Three problem need to solve when realize lifelong learnig
- Knowledge Retention
- Knowledge Transfer
- Model Expansion
Knowledge Retention
When a network learn a new task. It has the inclination to forget the skills it has learned. The phenomenon that the model will forget the previous skills is called Catastrophic Forgetting.
The reason for resulting the catastrophic forgetting is not the model's size which has no enough capacity to learn the new skills. To prove this we can make the model to learn a multi-task problem and get a good results.
Idea
The ideas to solve knowledge retention
Elastic Weight Consolidation
\[L^{\prime}(\theta) = L(\theta) + \lambda \sum_{i} b_i(\theta_i - \theta_i^{b})^2\]
- \(L^{\prime}(\theta)\) : the loss to be optimized
- \(L(\theta)\) : the loss of current task
- \(\theta_i\) : the parameters to be learning
- \(\theta_i^{b}\) : the parameters leaned from previous tasks
- \(b_i\) how important the parameter is
the idea of EWC is: learning the new parameters which are not far from the previous parameters
How to set \(b_i\) ?
- small 2nd derivative -> set \(b_i\) to small or large
- large 2nd derivative -> set \(b_i\) to small
Generating Data
Conducting multi-task learning by generating pseudo-data using generative model.

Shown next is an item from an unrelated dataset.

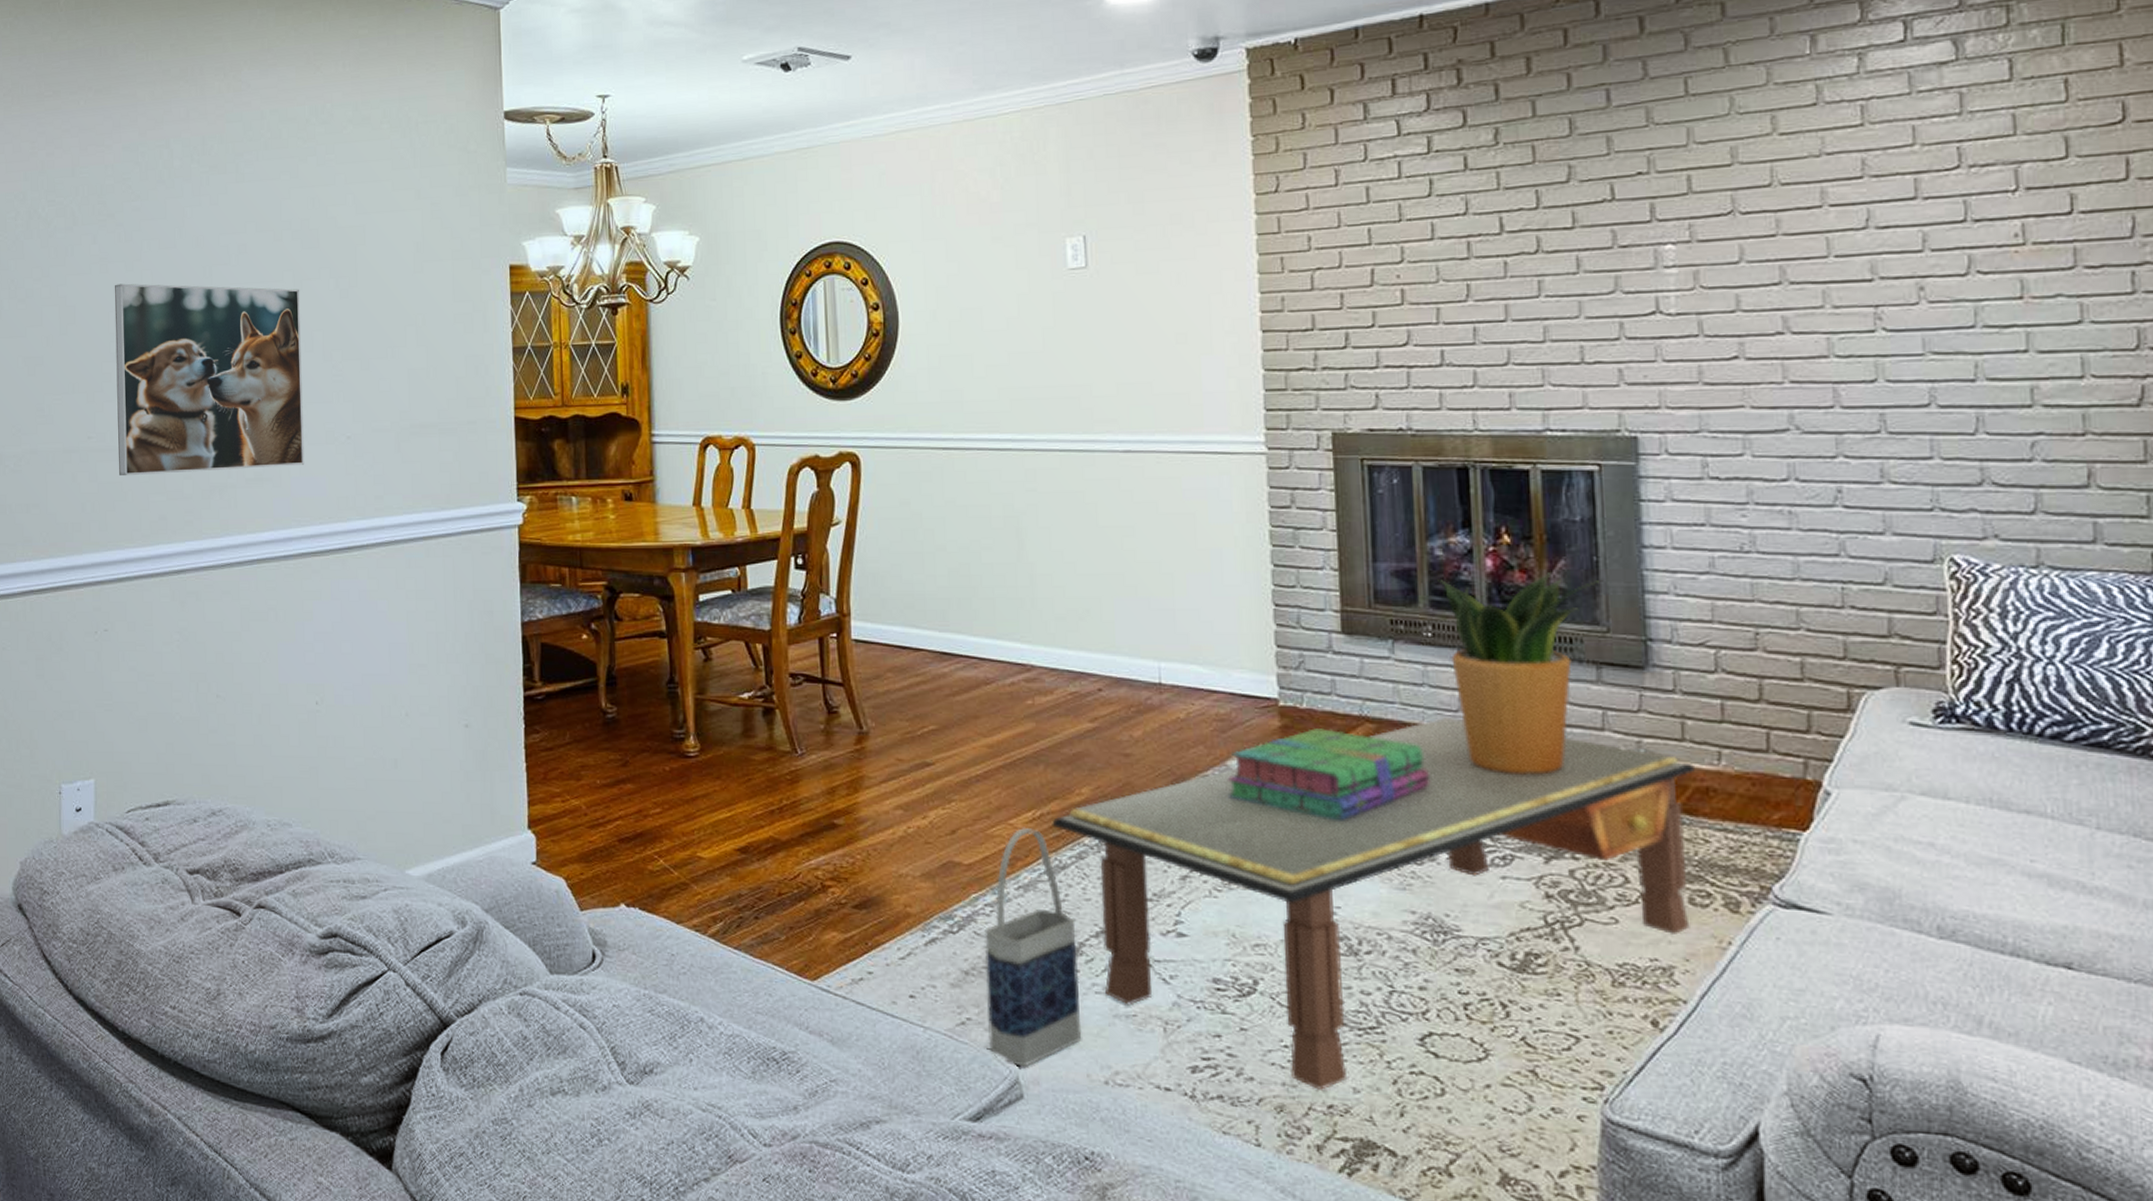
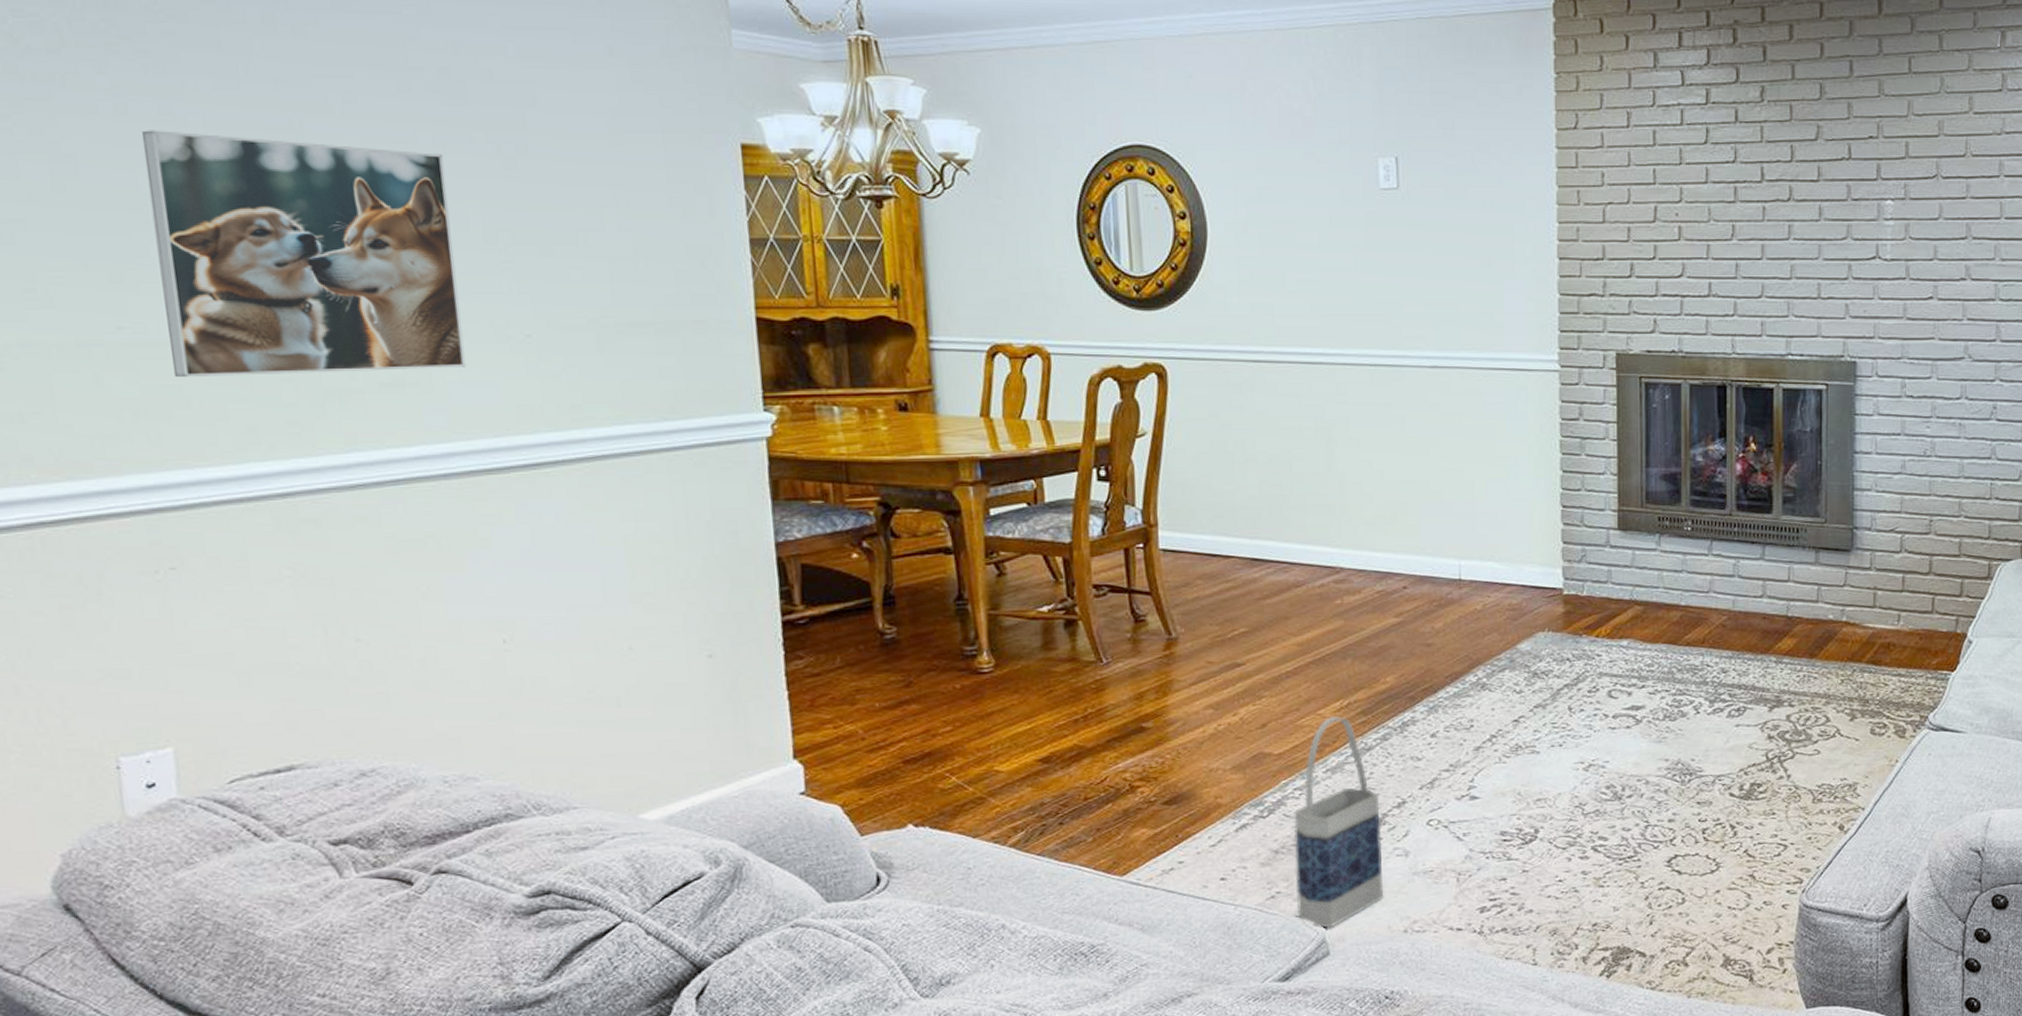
coffee table: present [1052,716,1695,1090] -> none [1358,597,1881,913]
stack of books: present [1227,728,1429,820] -> none [1517,612,1684,689]
potted plant: present [1437,573,1602,775] -> none [1697,475,1824,642]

We know the multi-task learning is a good way to solve life long task(sometimes it is the upper bound). If a new task come, we can regard it as a multi-task problem combined with previous tasks and build a model to solve it. But the premise of dong this is we have the data of previous tasks. In reality, we can not store all the dataset of previous tasks. Therefore, We can use generative model to generate previous dataset.
Knowledge Transfer
The difference of knowledge transfer between lifelong learning with transfer learning is that transfer learning
is just concentrate on new task while the lifelong learning shuild consider the catastrophic forgetting
Gredient Episodic Memory
The idea of GEM is: When we update the parameters by gredient descent we can find a direction which can benifits the previous tasks and new tasks to update. The disadvantages of GEM is we need store a little bit of data of previous tasks.
Model Expansion
Progressive Neural Networks
An example of model expansion is the Progressive Neural Networks
proposed in 2016. We fix the parameters after learning some tasks, and then train the new task. We build a new model and use the output of previous task as the input of new task. However, there is a disadvantage that you can not train too many new tasks because it will cause a lot of load.
Expert Gate
Exper Gate's method: We still have one model for each task. For example, we have three tasks, and the fourth task is similar to the first one (we use Gate to determine which new task is similar to the old one), then we will use the model of the first task as the fourth Initialization of each task model, this has formed a certain migration effect. However, this method is still a task corresponding to a model, which still causes a lot of load on storage.
Tasknomy
The order of learning tasks is just like the order of our textbooks, which has a great impact on the final results. (This is a optimal order for the learning tasks).